Exercise details:
Reproduce word for word, from the entries below, the line with "13: (829, 229, 0.64)", the line with "39: (368, 17, 0.48)", and every line between them, and nothing more.

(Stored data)
-------

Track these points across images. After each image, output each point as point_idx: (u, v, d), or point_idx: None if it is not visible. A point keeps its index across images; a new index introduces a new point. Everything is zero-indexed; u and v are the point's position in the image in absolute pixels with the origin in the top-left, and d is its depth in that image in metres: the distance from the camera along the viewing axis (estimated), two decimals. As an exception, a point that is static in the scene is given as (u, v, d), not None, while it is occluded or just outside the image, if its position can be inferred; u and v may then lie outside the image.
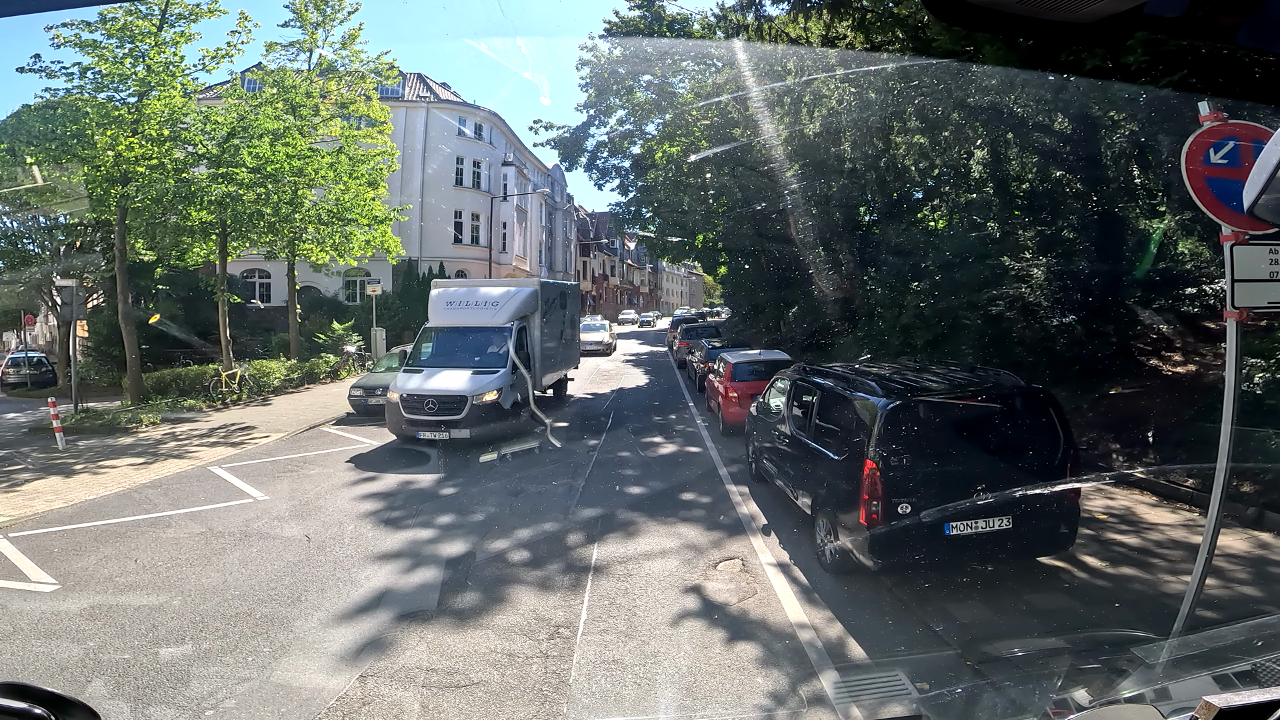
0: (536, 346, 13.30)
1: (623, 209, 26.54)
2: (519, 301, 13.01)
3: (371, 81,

-------

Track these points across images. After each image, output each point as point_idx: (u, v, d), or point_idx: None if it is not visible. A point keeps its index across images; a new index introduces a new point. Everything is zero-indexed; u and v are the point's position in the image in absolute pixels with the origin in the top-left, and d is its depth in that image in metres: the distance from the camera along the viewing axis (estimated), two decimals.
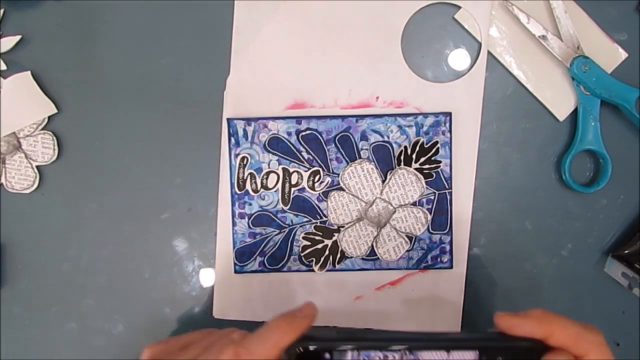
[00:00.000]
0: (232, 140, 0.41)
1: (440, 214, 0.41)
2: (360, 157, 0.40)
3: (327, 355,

-------

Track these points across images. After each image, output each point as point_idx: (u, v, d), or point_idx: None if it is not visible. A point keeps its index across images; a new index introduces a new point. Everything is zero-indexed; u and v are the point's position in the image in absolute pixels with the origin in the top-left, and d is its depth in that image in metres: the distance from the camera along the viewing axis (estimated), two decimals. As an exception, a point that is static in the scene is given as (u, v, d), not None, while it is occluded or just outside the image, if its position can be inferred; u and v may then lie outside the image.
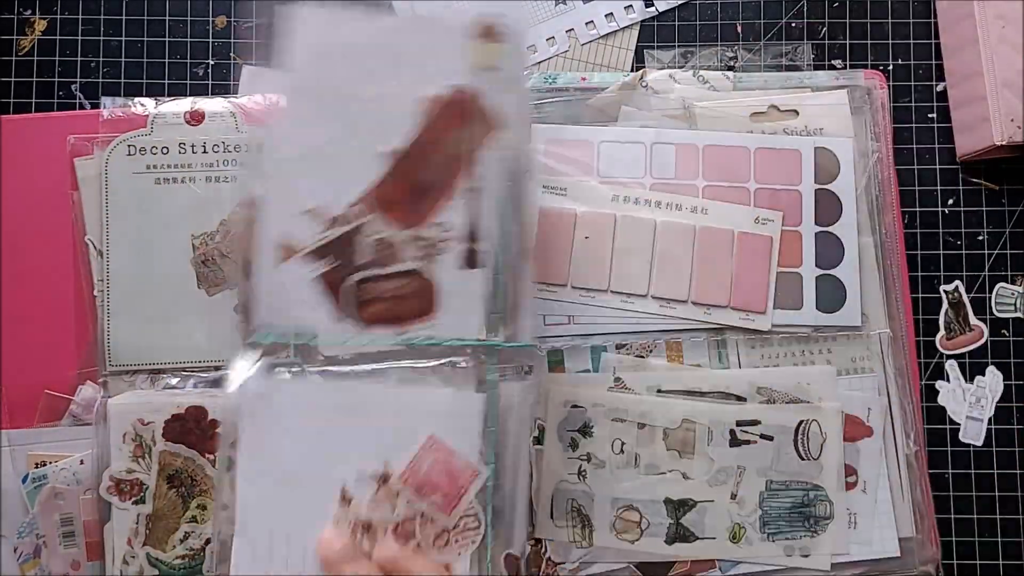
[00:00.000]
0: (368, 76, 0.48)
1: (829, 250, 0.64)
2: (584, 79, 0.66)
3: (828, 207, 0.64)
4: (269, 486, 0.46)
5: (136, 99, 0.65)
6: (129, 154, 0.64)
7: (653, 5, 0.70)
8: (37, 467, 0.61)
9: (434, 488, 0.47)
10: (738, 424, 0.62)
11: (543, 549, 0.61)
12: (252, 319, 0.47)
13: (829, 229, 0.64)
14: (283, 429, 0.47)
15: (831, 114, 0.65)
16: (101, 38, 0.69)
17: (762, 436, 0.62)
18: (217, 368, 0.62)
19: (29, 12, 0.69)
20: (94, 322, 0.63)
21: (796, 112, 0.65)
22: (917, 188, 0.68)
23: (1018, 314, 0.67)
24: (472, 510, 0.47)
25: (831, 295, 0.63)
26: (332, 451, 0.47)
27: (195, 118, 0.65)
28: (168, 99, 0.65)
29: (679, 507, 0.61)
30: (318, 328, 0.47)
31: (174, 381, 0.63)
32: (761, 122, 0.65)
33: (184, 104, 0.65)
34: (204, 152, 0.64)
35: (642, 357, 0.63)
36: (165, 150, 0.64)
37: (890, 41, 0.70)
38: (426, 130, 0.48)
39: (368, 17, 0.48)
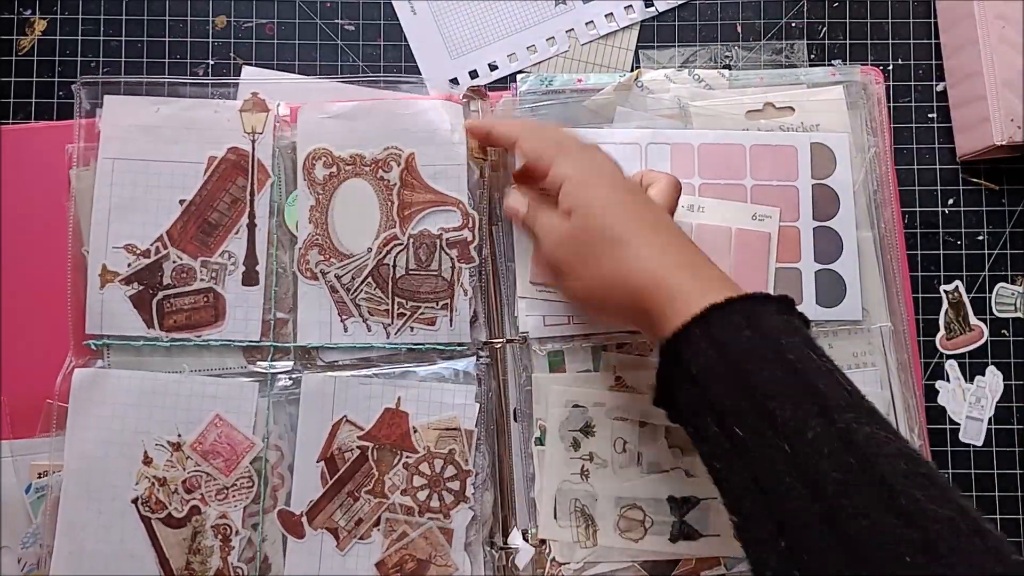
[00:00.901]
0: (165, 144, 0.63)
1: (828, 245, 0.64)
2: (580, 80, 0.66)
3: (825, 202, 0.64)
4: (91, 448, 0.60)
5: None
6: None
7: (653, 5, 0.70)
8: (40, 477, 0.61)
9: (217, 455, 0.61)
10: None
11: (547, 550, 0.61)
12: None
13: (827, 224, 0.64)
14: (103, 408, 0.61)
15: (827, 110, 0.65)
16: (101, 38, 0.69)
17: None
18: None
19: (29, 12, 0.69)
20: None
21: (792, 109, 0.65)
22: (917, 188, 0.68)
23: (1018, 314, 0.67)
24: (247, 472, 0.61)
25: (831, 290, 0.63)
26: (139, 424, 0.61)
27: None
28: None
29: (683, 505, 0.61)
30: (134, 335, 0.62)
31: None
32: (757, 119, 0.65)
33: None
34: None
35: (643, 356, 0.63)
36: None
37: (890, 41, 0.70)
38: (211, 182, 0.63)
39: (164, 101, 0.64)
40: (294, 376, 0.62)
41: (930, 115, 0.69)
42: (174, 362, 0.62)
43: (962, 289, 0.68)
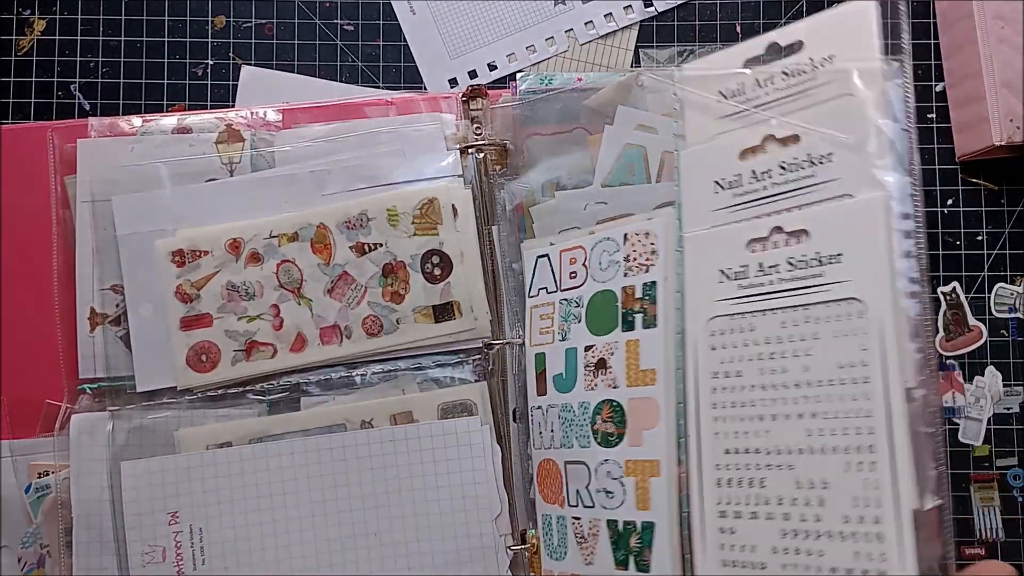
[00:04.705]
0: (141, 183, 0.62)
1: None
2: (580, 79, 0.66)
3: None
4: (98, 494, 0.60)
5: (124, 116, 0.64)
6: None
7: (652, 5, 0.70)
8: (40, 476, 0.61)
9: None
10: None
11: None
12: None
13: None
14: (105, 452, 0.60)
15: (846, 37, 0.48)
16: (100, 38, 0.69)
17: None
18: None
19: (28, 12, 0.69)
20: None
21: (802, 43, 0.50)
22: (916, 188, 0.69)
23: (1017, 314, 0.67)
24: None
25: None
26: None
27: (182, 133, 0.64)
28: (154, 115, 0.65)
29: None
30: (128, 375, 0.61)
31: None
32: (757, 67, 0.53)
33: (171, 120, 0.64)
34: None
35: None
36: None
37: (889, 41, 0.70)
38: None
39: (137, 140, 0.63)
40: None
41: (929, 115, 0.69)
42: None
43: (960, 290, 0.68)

-------

Response:
13: (829, 229, 0.64)
14: (283, 429, 0.47)
15: (831, 114, 0.65)
16: (101, 38, 0.69)
17: (762, 436, 0.62)
18: (217, 368, 0.62)
19: (29, 12, 0.69)
20: (94, 322, 0.63)
21: (796, 112, 0.65)
22: (917, 188, 0.68)
23: (1018, 314, 0.67)
24: (472, 510, 0.47)
25: (831, 295, 0.63)
26: (332, 451, 0.47)
27: (195, 118, 0.65)
28: (168, 99, 0.65)
29: (679, 507, 0.61)
30: (318, 328, 0.47)
31: (174, 381, 0.63)
32: (761, 122, 0.65)
33: (184, 104, 0.65)
34: (204, 152, 0.64)
35: (642, 357, 0.63)
36: (165, 150, 0.64)
37: (890, 41, 0.70)
38: (426, 130, 0.48)
39: (368, 17, 0.48)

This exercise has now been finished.